Agreeing to Das’s point of view, Khandelwal added that it’s all about how people are watching, what they are consuming, and what have I learned.

Presenting a slightly different view, Nayak reverberated that it’s very unfair to say that the digital screen is cheap and that it requires less creative detailing. It’s also wrong to say that ‘Kuch Sasta Bana do’ on social. All the time it was always about the amount of craft and detailing that went into work. The idea is one and most important aspect of any problem.

Exploring different art forms

Taking into consideration the production halts induced due to the lockdown, Swamy highlighted creators experimenting with different creative formats like animation and 2D, 3D for specifically good quality content. “The idea is we have not restricted ourselves”, prompted Nayak.  “And if it makes sense to do it, why not”.

He stresses that some of the best videos take longer time to process and that some of the best animations have probably taken more time than shooting the whole video film. As per him, if it fits the medium, we should experiment with everything.

Meanwhile, Das exclaimed here that the best freedom in creativity we can have is not having freedom. When everything cuts off we start inventing ourselves. It’s not an easy fix. But we try something else and merge things to execute.  “It’s not about how I shoot the film, it’s about how people see it. Rethink how people absorb it and create content keeping that in mind.”

For Khandelwal, the real takeaway out of what’s happening is the learnings that we are grasping every day. “It’s not like we didn’t do animation earlier but it does take a lot of collaboration. We are learning every day,” she stated.

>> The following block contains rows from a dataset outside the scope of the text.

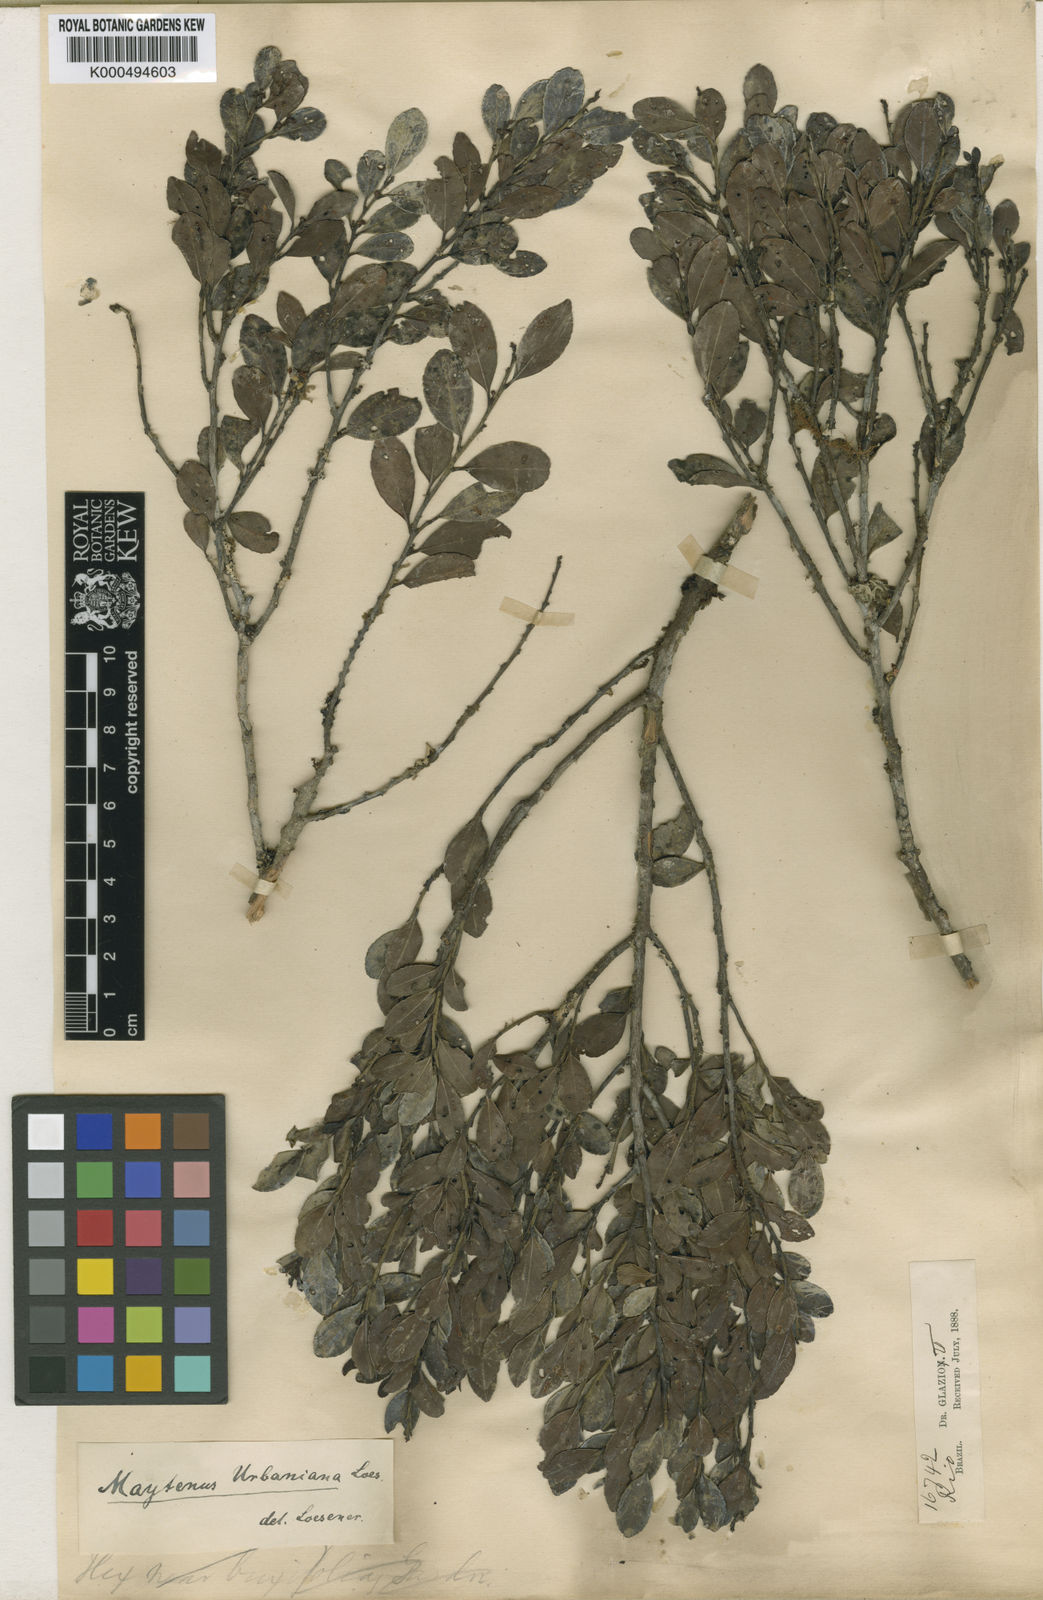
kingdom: Plantae
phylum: Tracheophyta
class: Magnoliopsida
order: Celastrales
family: Celastraceae
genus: Monteverdia
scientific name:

Also Read: #SMLive 2020: Sessions you can’t miss

Of Recreating Magic with Vertical storytelling

With a number of challenges in place, while experimenting with different creative formats, Swamy posed a question to the experts on how can we look at recreating magic with the vertical video format.

Das was quick to mention that Eva stories, according to him, are the mindblowing Instagram content that got created. He shared that he got in touch with the creator friend behind it where he mentioned that how the team did not actually shoot the video but sequences of 5-10 seconds and then merged them creatively to make it a 40-second video.  

He added, “It will take time to evolve and it is possible. The challenge is getting used to it. The creator rethinking about how to shoot a film and how people absorb it. It’s not about how I shoot the film, it’s about how people see it. Rethink how people absorb it and create content keeping that in mind.”

On the other hand, Khandelwal pointed out that amidst all, editing has become even more important. To optimize the same content in different dimensions is key, so is to adhere to the data around say how many seconds after which viewers drop out. “Nostalgia also plays a big role. We are seeing how work is getting created out of old photographs,” she quipped.

“We have four different dimensions for different platforms. If you try to shoot it four times, fatigue will happen. Standardization is important,” suggested Nayak. The bigger challenge for him would be thinking about the typography caption for a film you are putting on digital and how do you invite someone to switch off their already existing format of consuming content.

He adds there are multiple ratios for vertical formats. Nayak has a problem with the challenges with that format. “If u keep adapting or compromising, it won’t work”.

The panelists further went onto sharing stories behind their successful content pieces and trends in the video storytelling space.